# Rank these Mountain Bike Manufacturer Brands



## EscapeVelo (May 1, 2012)

over the last 20 years or so...best to worst.

Barracuda
Cannondale
Diamondback
Fuji
Gary Fisher
Giant
GT
Haro
Ibis
Iron Horse
Jamis
K2
KHS
Kona
Marin
Mongoose
Norco
Parkpre
Rocky Mountain
Schwinn
Specialized
Trek
Yeti


----------



## Jwind (Mar 1, 2006)

Rank them for what? Sort of ubiquitous. That and you've listed like 1/2 at most.


----------



## EscapeVelo (May 1, 2012)

Jwind said:


> Rank them for what? Sort of ubiquitous. That and you've listed like 1/2 at most.


Overall. Feel free to insert your own biases and to expound upon them in your intro to your rankings.

If you think Ive missed some that should be on the list, by all means include them in your rankings....or Ill add them to the survey.

PS - I dont think that word "ubiquitous" means what you think it means. Perhaps you were looking for the word "ambiguous" or perhaps even better "vague."


----------



## Slozomby (Mar 22, 2012)

pretty easy. 

worst: brands sold in walmart ( where you have to be careful buying used because they have some good models ( that werent sold at walmart)) 

best: everything else.


----------



## Shalom (Nov 7, 2008)

Best - whatever you actually have to ride. 

Worst - not riding anything because you are a bike snob...

══════════════════════════════

**LIST OF TASKS:**
#1 In the mountain bike brand thread, which brands does Slozomby place in the worst category?
#2 Continue the mountain bike brand thread from the end of Shalom's post.
These rows are separate material with no connection to the mountain bike brand thread.

[Records of spatial reasoning questions]
══════════════════════════════

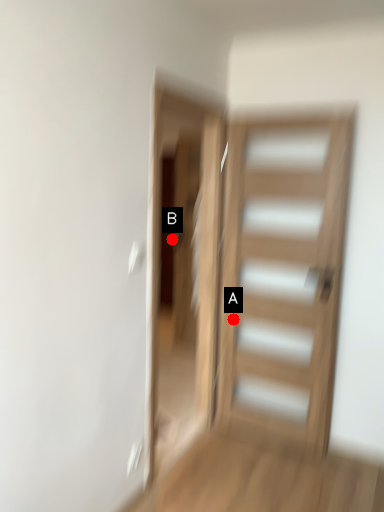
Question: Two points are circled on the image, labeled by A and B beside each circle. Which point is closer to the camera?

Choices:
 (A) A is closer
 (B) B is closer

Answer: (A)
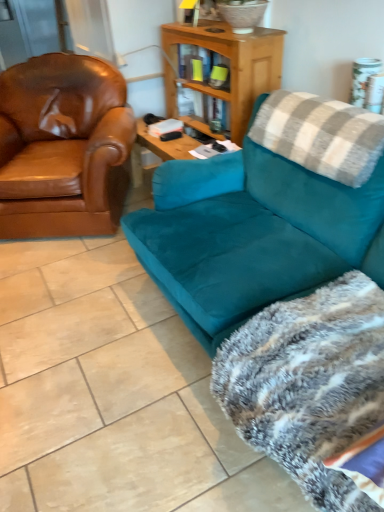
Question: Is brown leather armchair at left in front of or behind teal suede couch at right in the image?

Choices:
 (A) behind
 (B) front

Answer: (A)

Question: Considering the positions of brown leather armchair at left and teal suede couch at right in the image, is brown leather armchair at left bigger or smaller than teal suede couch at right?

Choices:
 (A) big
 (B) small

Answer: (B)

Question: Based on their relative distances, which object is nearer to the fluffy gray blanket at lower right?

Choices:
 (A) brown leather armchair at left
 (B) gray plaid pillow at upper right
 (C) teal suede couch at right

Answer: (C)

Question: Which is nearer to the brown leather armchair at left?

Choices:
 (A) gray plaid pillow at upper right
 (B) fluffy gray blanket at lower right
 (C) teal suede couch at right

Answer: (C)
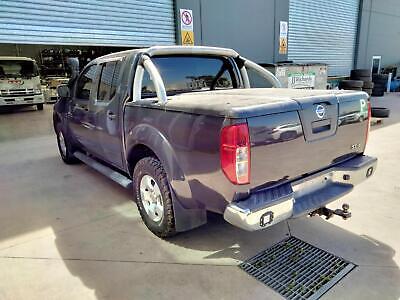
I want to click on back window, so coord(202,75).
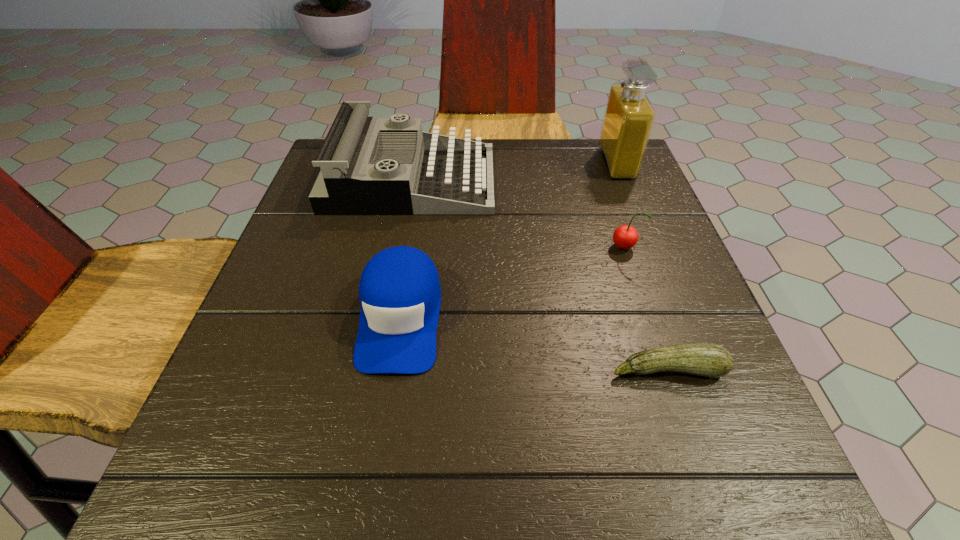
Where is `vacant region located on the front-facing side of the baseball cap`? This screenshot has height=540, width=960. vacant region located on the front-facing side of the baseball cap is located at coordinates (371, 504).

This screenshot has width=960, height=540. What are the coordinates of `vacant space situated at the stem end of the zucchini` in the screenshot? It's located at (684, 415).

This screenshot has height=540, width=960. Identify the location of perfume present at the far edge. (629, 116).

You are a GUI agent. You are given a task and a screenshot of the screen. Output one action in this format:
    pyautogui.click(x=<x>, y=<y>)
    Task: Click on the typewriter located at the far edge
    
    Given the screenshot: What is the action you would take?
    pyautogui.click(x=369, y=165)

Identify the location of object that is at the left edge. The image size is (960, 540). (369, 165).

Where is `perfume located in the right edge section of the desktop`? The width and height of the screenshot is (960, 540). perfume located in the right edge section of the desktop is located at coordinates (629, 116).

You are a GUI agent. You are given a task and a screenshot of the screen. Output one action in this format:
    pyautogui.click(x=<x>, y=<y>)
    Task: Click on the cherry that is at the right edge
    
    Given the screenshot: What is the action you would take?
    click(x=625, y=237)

══════════════════════════════

**ANSWERS GIVEN:**
#1 Brands sold in Walmart.

#2
Nah, just kidding. At the end of the day, does it matter? The nest bike is the bike that works for you (geometry, suspension, components, etc etc).


----------



## Jwind (Mar 1, 2006)

EscapeVelo said:


> Overall. Feel free to insert your own biases and to expound upon them in your intro to your rankings.
> 
> If you think Ive missed some that should be on the list, by all means include them in your rankings....or Ill add them to the survey.
> 
> PS - I dont think that word "ubiquitous" means what you think it means. Perhaps you were looking for the word "ambiguous" or perhaps even better "vague."


Yes. Autocorrect. But even ubiquitous sort of works.

My point is, your questions i like asking what's the best "dinner" or the "best state to live in". While I think we can almost all agree that a dinner at Micky D's doesn't make the list for dinner and a wally-world mongoose might be out of the running for bikes, there are so many variables it's impossible to formulate and sort of valued added response.

We are lucky there are a lot of great bikes to choose from and depending on what you are looking for, your personal preferences and taste the best bike list will be different every time.


----------



## EscapeVelo (May 1, 2012)

Jwind said:


> Yes. Autocorrect. But even ubiquitous sort of works.
> 
> My point is, your questions i like asking what's the best "dinner" or the "best state to live in". While I think we can almost all agree that a dinner at Micky D's doesn't make the list for dinner and a wally-world mongoose might be out of the running for bikes, there are so many variables it's impossible to formulate and sort of valued added response.
> 
> We are lucky there are a lot of great bikes to choose from and depending on what you are looking for, your personal preferences and taste the best bike list will be different every time.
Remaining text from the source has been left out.